◆ ZU ERLEDIGEN 1 ◆
Wann läuft laut dem Artikel zum Vertragspoker um Upamecano sein Vertrag aus?
◆ ZU ERLEDIGEN 2 ◆
Gib aus dem Artikel zum Vertragspoker um Upamecano den Abschnitt zwischen „Vertrag läuft aus“ und „Sonntag die Rede.“ einschließlich wieder und tausche darin „Franzosen“ gegen „Innenverteidigers“ aus.
◆ ZU ERLEDIGEN 3 ◆
Führe den Artikel zum Vertragspoker um Upamecano bitte nach seinem letzten Satz fort.

Kronen Zeitung
„ICH BIN ENTSETZT“
Zäher Vertragspoker: Hoeneß platzt der Kragen
Der Vertragspoker um Bayerns Dayot Upamecano stößt Ehrenpräsident Uli Hoeneß sauer auf. Nun nimmt er vor allem die Berater des Abwehrspielers ins Visier.
„Ich weiß, dass er und seine Familie sich in München sehr wohlfühlen. Ich fürchte jedoch, dass seine Berater alles tun werden, um ihn aus München wegzulotsen“, sagte der 74-Jährige im „Kicker“. „Über dieses Verhalten bin ich entsetzt.“
Öffentliche Attacken des Vereinspatrons gegen Spielerberater sind bei den Bayern kein Novum. Auch in der Vergangenheit hatte Hoeneß bei offenen Personalien klare Worte gefunden.
Vertrag läuft aus – Millionen-Angebot am Tisch
Der Vertrag des 27-jährigen Franzosen läuft am Saisonende aus. Ein neuer Kontrakt soll Upamecano längst vorliegen: Berichten zufolge beinhaltet dieser ein Jahresgehalt von 20 Millionen Euro, einem Handgeld in ebenfalls zweistelliger Millionenhöhe sowie einer von Spielerseite geforderten Ausstiegsklausel. Zudem war von einem Ultimatum bis zum (heutigen) Sonntag die Rede.

◆ DIE DATEN ◆
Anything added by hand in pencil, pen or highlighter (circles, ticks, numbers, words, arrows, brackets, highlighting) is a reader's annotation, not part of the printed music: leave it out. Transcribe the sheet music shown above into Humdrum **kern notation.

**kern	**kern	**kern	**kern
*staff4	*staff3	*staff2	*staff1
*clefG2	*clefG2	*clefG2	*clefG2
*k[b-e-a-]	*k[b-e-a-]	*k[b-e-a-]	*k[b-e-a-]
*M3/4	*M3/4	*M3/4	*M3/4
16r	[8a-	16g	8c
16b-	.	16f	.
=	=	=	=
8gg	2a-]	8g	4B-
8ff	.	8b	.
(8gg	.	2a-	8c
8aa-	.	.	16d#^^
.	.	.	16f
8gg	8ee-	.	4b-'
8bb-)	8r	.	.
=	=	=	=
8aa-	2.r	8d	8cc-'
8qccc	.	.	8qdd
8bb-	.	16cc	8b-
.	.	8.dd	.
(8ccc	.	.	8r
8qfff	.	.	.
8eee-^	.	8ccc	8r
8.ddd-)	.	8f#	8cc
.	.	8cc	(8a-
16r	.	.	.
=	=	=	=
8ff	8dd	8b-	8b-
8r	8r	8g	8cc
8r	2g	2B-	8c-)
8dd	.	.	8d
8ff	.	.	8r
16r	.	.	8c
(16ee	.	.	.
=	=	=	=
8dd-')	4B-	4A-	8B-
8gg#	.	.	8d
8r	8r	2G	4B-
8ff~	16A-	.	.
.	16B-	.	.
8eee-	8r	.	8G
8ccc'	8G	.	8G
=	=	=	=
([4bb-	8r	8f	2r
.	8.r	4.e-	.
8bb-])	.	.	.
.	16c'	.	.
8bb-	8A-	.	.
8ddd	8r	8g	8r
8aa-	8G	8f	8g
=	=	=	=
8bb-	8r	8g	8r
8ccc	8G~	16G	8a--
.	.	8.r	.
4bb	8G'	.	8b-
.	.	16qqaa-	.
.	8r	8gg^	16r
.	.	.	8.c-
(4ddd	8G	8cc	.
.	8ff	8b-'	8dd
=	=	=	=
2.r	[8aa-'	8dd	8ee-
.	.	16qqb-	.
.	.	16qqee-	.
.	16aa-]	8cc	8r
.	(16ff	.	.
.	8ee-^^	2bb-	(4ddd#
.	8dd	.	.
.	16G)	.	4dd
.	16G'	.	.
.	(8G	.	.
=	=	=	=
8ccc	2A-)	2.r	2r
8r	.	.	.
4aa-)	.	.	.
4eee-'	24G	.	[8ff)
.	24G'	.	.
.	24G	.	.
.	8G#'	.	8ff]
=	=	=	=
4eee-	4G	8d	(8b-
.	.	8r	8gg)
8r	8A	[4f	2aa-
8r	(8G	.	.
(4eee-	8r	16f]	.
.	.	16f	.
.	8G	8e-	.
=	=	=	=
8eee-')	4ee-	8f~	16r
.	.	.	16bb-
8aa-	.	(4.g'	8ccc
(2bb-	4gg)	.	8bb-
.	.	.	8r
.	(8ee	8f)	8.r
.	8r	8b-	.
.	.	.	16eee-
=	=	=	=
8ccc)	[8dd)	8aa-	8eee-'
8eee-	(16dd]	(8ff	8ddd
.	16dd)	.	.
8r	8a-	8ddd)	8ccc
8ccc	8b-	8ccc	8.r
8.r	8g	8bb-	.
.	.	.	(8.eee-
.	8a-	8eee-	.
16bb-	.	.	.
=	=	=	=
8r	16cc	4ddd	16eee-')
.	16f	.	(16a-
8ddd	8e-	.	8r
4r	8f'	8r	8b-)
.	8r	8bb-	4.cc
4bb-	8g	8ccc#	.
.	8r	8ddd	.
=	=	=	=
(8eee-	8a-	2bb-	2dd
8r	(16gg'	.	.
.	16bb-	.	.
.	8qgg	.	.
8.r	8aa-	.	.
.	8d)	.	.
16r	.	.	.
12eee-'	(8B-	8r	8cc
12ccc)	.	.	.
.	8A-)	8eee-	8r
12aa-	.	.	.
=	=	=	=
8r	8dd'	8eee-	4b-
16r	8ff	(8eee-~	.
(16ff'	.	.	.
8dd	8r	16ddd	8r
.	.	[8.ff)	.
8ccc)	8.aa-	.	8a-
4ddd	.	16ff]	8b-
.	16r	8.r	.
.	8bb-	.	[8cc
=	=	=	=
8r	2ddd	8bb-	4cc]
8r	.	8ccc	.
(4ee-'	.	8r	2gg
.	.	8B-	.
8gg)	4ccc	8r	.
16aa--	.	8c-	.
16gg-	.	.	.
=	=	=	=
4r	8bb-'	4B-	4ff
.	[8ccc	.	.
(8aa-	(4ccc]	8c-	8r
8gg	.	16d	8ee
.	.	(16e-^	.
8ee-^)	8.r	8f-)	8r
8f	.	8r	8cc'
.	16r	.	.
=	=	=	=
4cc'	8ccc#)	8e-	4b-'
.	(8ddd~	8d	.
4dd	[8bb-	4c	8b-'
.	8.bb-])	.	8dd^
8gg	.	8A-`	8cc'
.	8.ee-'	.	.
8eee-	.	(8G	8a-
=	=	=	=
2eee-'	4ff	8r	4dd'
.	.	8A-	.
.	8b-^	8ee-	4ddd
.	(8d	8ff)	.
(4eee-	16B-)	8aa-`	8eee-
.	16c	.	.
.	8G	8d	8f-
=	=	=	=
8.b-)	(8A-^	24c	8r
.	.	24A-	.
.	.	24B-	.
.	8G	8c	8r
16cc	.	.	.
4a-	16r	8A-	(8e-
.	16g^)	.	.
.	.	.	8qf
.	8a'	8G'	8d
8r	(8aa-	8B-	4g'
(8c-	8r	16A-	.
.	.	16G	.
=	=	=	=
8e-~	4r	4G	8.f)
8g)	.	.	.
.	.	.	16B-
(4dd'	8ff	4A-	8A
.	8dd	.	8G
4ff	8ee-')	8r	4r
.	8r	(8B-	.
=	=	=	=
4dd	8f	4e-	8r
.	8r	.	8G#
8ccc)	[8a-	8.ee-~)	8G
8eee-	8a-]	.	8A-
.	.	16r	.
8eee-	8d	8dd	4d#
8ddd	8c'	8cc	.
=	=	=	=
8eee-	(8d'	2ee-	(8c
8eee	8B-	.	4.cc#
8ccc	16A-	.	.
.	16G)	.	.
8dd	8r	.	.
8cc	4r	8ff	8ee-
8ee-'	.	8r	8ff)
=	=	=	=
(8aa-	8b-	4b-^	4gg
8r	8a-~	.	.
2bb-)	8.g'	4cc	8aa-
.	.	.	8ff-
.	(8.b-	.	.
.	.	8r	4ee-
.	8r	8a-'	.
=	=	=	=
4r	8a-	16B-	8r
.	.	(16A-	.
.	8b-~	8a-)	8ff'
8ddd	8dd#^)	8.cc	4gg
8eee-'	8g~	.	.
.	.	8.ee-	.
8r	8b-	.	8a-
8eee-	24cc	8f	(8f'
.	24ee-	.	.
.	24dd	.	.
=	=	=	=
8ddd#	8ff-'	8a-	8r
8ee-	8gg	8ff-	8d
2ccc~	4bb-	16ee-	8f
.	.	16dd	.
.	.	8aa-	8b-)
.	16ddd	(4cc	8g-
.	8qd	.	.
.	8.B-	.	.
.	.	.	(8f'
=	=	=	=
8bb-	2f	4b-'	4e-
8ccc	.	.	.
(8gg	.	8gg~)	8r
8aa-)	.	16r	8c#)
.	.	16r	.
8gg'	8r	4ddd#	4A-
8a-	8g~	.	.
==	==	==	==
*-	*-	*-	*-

◆ ENDGÜLTIGE ANTWORT 1 ◆
Upamecanos Vertrag läuft am Saisonende aus.

◆ ENDGÜLTIGE ANTWORT 2 ◆
Vertrag läuft aus – Millionen-Angebot am Tisch
Der Vertrag des 27-jährigen Innenverteidigers läuft am Saisonende aus. Ein neuer Kontrakt soll Upamecano längst vorliegen: Berichten zufolge beinhaltet dieser ein Jahresgehalt von 20 Millionen Euro, einem Handgeld in ebenfalls zweistelliger Millionenhöhe sowie einer von Spielerseite geforderten Ausstiegsklausel. Zudem war von einem Ultimatum bis zum (heutigen) Sonntag die Rede.

◆ ENDGÜLTIGE ANTWORT 3 ◆
Eberl widerspricht Ultimatum
Nach dem 2:2 gegen den Hamburger SV widersprach Bayerns Sportvorstand Max Eberl diesen Berichten jedoch klar: „Ich habe nicht gesagt: ‘Bis morgen.‘ Das wird geschrieben“, stellte er klar. „Aber dass irgendwann eine Entscheidung kommen muss, ist uns allen klar.“
Auch Sportdirektor Christoph Freund bestätigte keine konkrete Frist, sprach aber von „einer Entscheidung in naher Zukunft“.